§ Activity
Please repeat the lines below exactly. Begin with the line containing "IVമഞ്ഞക്കുന്നേൽ ശാഖ" and go on through the line containing "Vതെക്കേൽ ശാഖ".
::::::
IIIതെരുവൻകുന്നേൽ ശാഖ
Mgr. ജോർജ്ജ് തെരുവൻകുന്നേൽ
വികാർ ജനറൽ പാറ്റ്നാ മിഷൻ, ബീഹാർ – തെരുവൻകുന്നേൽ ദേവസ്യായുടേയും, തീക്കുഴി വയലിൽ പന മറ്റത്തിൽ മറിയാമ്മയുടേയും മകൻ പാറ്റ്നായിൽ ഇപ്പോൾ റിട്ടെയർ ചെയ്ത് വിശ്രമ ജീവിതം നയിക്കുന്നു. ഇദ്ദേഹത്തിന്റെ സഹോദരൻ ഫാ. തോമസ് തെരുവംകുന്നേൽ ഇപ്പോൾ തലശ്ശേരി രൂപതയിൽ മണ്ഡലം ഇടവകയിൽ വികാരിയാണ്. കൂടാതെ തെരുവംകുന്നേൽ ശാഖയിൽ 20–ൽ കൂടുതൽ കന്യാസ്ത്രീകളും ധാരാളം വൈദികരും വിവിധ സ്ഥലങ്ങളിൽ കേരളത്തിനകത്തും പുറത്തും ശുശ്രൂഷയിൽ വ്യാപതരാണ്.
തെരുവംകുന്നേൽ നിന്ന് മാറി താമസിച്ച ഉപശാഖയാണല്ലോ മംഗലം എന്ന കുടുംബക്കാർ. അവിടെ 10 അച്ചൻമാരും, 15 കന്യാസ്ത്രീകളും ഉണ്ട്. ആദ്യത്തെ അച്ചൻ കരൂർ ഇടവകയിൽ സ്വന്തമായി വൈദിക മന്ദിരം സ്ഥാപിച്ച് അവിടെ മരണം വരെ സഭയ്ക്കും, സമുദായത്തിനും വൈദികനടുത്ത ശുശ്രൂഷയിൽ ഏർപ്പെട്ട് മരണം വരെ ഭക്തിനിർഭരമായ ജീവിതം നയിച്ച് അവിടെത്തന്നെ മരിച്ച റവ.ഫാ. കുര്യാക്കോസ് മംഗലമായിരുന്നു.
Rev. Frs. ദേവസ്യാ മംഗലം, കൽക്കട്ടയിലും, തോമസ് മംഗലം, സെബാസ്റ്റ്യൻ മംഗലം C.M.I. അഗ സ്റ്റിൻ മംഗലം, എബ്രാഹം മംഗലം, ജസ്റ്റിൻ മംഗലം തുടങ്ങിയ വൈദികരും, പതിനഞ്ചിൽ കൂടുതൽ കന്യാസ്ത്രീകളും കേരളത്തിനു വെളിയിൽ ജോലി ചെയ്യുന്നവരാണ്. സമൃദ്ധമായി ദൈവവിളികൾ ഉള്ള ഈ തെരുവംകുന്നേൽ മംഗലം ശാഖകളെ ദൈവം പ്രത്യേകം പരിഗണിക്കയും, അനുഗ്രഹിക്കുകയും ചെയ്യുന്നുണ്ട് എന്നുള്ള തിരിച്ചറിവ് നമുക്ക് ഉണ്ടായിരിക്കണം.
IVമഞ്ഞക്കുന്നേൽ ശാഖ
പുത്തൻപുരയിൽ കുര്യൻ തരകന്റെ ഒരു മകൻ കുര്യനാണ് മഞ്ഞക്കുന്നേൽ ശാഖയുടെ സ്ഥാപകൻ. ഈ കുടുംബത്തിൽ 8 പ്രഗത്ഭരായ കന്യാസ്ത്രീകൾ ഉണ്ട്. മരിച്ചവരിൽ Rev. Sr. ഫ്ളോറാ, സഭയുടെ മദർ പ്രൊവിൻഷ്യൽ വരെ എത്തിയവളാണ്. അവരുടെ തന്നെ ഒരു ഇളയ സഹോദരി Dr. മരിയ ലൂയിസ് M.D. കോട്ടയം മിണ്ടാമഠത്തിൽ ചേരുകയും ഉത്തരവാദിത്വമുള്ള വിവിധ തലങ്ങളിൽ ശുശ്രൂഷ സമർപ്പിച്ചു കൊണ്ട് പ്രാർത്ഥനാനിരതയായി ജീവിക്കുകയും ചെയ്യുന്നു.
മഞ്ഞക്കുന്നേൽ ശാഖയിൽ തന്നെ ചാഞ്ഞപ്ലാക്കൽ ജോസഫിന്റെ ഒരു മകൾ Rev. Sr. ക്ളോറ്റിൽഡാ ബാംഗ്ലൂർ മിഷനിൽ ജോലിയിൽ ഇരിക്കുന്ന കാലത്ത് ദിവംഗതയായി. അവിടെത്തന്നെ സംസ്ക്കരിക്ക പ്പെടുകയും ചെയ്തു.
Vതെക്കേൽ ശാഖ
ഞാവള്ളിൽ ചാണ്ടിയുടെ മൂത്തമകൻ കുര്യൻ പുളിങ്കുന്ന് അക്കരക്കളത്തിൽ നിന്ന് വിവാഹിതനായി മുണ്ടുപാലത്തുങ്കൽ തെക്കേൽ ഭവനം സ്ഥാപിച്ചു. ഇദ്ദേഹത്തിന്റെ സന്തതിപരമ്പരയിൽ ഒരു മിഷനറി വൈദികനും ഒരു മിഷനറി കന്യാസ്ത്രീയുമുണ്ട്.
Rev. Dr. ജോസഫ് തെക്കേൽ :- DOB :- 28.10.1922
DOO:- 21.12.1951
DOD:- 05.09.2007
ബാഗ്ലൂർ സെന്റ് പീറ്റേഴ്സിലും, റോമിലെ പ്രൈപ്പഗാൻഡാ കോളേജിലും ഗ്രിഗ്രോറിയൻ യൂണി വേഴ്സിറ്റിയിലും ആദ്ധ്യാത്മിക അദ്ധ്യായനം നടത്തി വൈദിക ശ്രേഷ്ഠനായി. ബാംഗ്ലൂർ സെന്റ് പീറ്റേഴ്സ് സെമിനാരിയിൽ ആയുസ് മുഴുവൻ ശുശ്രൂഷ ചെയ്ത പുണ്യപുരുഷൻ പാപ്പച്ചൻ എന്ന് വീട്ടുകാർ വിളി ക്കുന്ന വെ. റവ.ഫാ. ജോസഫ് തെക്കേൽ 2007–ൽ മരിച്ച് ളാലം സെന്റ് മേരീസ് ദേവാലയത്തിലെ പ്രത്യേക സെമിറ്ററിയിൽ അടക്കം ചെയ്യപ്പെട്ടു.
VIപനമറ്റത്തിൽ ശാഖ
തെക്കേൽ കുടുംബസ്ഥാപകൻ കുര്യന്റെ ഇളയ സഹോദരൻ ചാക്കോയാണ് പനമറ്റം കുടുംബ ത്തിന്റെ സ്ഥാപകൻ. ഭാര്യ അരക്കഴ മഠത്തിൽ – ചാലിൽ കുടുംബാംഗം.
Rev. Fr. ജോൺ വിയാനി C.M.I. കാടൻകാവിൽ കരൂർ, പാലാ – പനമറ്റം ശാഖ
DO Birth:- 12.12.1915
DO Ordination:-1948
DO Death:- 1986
::::::
§ Response to the task
IVമഞ്ഞക്കുന്നേൽ ശാഖ
പുത്തൻപുരയിൽ കുര്യൻ തരകന്റെ ഒരു മകൻ കുര്യനാണ് മഞ്ഞക്കുന്നേൽ ശാഖയുടെ സ്ഥാപകൻ. ഈ കുടുംബത്തിൽ 8 പ്രഗത്ഭരായ കന്യാസ്ത്രീകൾ ഉണ്ട്. മരിച്ചവരിൽ Rev. Sr. ഫ്ളോറാ, സഭയുടെ മദർ പ്രൊവിൻഷ്യൽ വരെ എത്തിയവളാണ്. അവരുടെ തന്നെ ഒരു ഇളയ സഹോദരി Dr. മരിയ ലൂയിസ് M.D. കോട്ടയം മിണ്ടാമഠത്തിൽ ചേരുകയും ഉത്തരവാദിത്വമുള്ള വിവിധ തലങ്ങളിൽ ശുശ്രൂഷ സമർപ്പിച്ചു കൊണ്ട് പ്രാർത്ഥനാനിരതയായി ജീവിക്കുകയും ചെയ്യുന്നു.
മഞ്ഞക്കുന്നേൽ ശാഖയിൽ തന്നെ ചാഞ്ഞപ്ലാക്കൽ ജോസഫിന്റെ ഒരു മകൾ Rev. Sr. ക്ളോറ്റിൽഡാ ബാംഗ്ലൂർ മിഷനിൽ ജോലിയിൽ ഇരിക്കുന്ന കാലത്ത് ദിവംഗതയായി. അവിടെത്തന്നെ സംസ്ക്കരിക്ക പ്പെടുകയും ചെയ്തു.
Vതെക്കേൽ ശാഖ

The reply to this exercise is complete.